Though the host Jadzia is dead, the symbiont Dax survives and is removed and sent to Trill to be implanted into a new host. During the journey, Dax is quickly implanted into a Trill named Ezri Tigan. The resulting joined Trill, Ezri Dax, becomes a main character during the seventh and last season of the series. Worf grieves a long time for Jadzia, believing that because she did not die in battle, they will not meet again in Sto-vo-kor. He leads a dangerous mission against The Dominion in her name, to win her entry to the Klingon afterlife.

==Reception==
Jadzia Dax, and all Trills in general, have been argued to be conceptualized in a similar way to transgender individuals.

In 2016, Screen Rant rated Jadzia Dax as the 19th-best character in Star Trek overall.
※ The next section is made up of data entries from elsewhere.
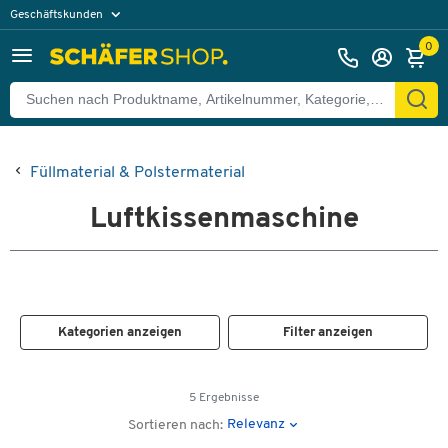
Geschäftskunden
Privatkunden
0
Füllmaterial & Polstermaterial
Luftkissenmaschine
Kategorien anzeigen
Filter anzeigen
5 Ergebnisse
Relevanz
Sortieren nach:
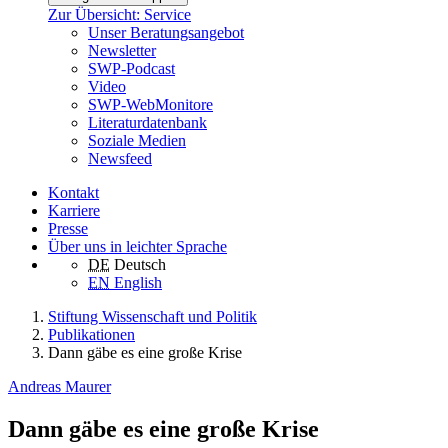
Zur Übersicht: Service
Unser Beratungsangebot
Newsletter
SWP-Podcast
Video
SWP-WebMonitore
Literaturdatenbank
Soziale Medien
Newsfeed
Kontakt
Karriere
Presse
Über uns in leichter Sprache
DE
Deutsch
EN
English
Stiftung Wissenschaft und Politik
Publikationen
Dann gäbe es eine große Krise
Andreas Maurer
Dann gäbe es eine große Krise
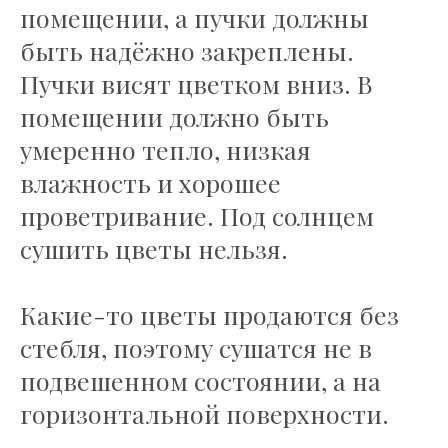
помещении, а пучки должны
быть надёжно закреплены.
Пучки висят цветком вниз. В
помещении должно быть
умеренно тепло, низкая
влажность и хорошее
проветривание. Под солнцем
сушить цветы нельзя.
Какие-то цветы продаются без
стебля, поэтому сушатся не в
подвешенном состоянии, а на
горизонтальной поверхности.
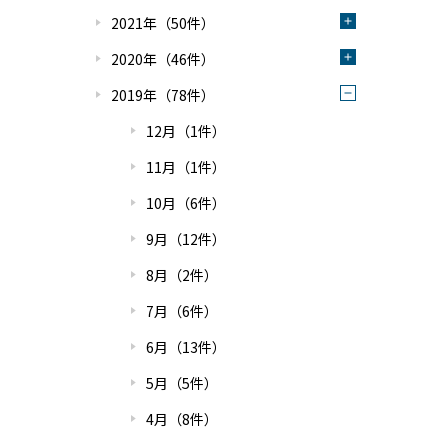
2021年（50件）
2020年（46件）
2019年（78件）
12月（1件）
11月（1件）
10月（6件）
9月（12件）
8月（2件）
7月（6件）
6月（13件）
5月（5件）
4月（8件）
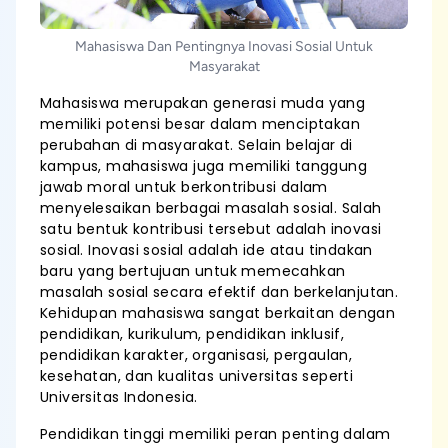
Mahasiswa Dan Pentingnya Inovasi Sosial Untuk
Masyarakat
Mahasiswa merupakan generasi muda yang
memiliki potensi besar dalam menciptakan
perubahan di masyarakat. Selain belajar di
kampus, mahasiswa juga memiliki tanggung
jawab moral untuk berkontribusi dalam
menyelesaikan berbagai masalah sosial. Salah
satu bentuk kontribusi tersebut adalah inovasi
sosial. Inovasi sosial adalah ide atau tindakan
baru yang bertujuan untuk memecahkan
masalah sosial secara efektif dan berkelanjutan.
Kehidupan mahasiswa sangat berkaitan dengan
pendidikan, kurikulum, pendidikan inklusif,
pendidikan karakter, organisasi, pergaulan,
kesehatan, dan kualitas universitas seperti
Universitas Indonesia.
Pendidikan tinggi memiliki peran penting dalam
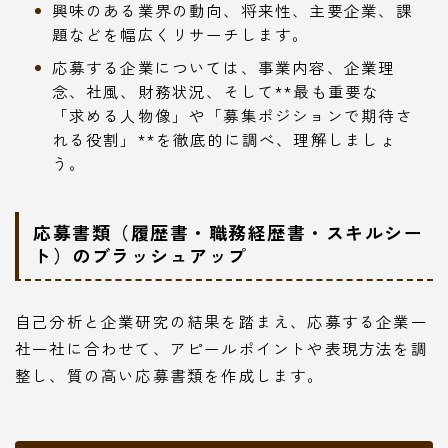
興味のある業界の動向、将来性、主要企業、課
題などを幅広くリサーチします。
応募する企業については、事業内容、企業理
念、社風、財務状況、そして**最も重要な
「求める人物像」や「募集ポジションで期待さ
れる役割」**を徹底的に調べ、理解しましょ
う。
応募書類（履歴書・職務経歴書・スキルシー
ト）のブラッシュアップ
自己分析と企業研究の結果を踏まえ、応募する企業一
社一社に合わせて、アピールポイントや表現方法を調
整し、質の高い応募書類を作成します。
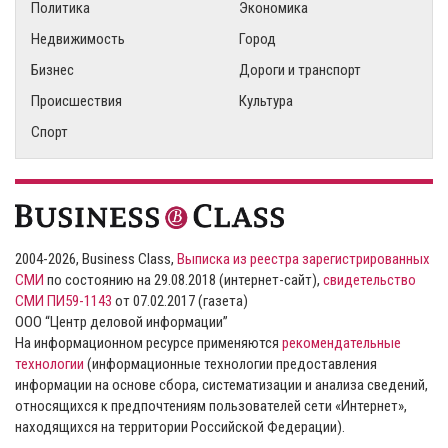
Политика
Экономика
Недвижимость
Город
Бизнес
Дороги и транспорт
Происшествия
Культура
Спорт
2004-2026, Business Class,
Выписка из реестра зарегистрированных
СМИ
по состоянию на 29.08.2018 (интернет-сайт),
свидетельство
СМИ ПИ59-1143
от 07.02.2017 (газета)
ООО “Центр деловой информации”
На информационном ресурсе применяются
рекомендательные
технологии
(информационные технологии предоставления
информации на основе сбора, систематизации и анализа сведений,
относящихся к предпочтениям пользователей сети «Интернет»,
находящихся на территории Российской Федерации).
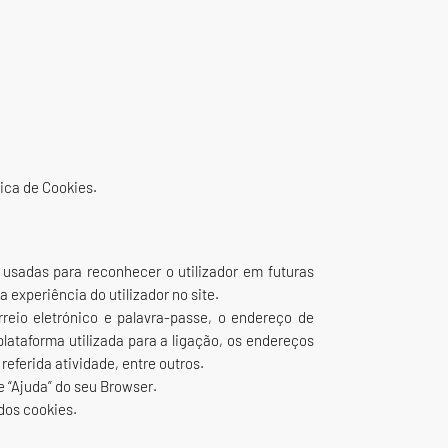
ica de Cookies.
sadas para reconhecer o utilizador em futuras
 experiência do utilizador no site.
rreio eletrónico e palavra-passe, o endereço de
 plataforma utilizada para a ligação, os endereços
referida atividade, entre outros.
 “Ajuda” do seu Browser.
dos cookies.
In 2018, TheWrap placed Jadzia Dax as 26th of 39 in a ranking of main cast characters of the Star Trek franchise prior to Star Trek: Discovery.

In 2017, CBR ranked Jadzia Dax the 13th-fiercest female character of the Star Trek universe and in 2018, CBR ranked Jadzia the 18th-best Starfleet character of Star Trek.

In 2019, Jadzia was ranked the 12th-sexiest Star Trek character by Syfy. Writing for Syfy in 2020, Laura Dale called Jadzia “an early sci-fi trans allegory handled with respect”.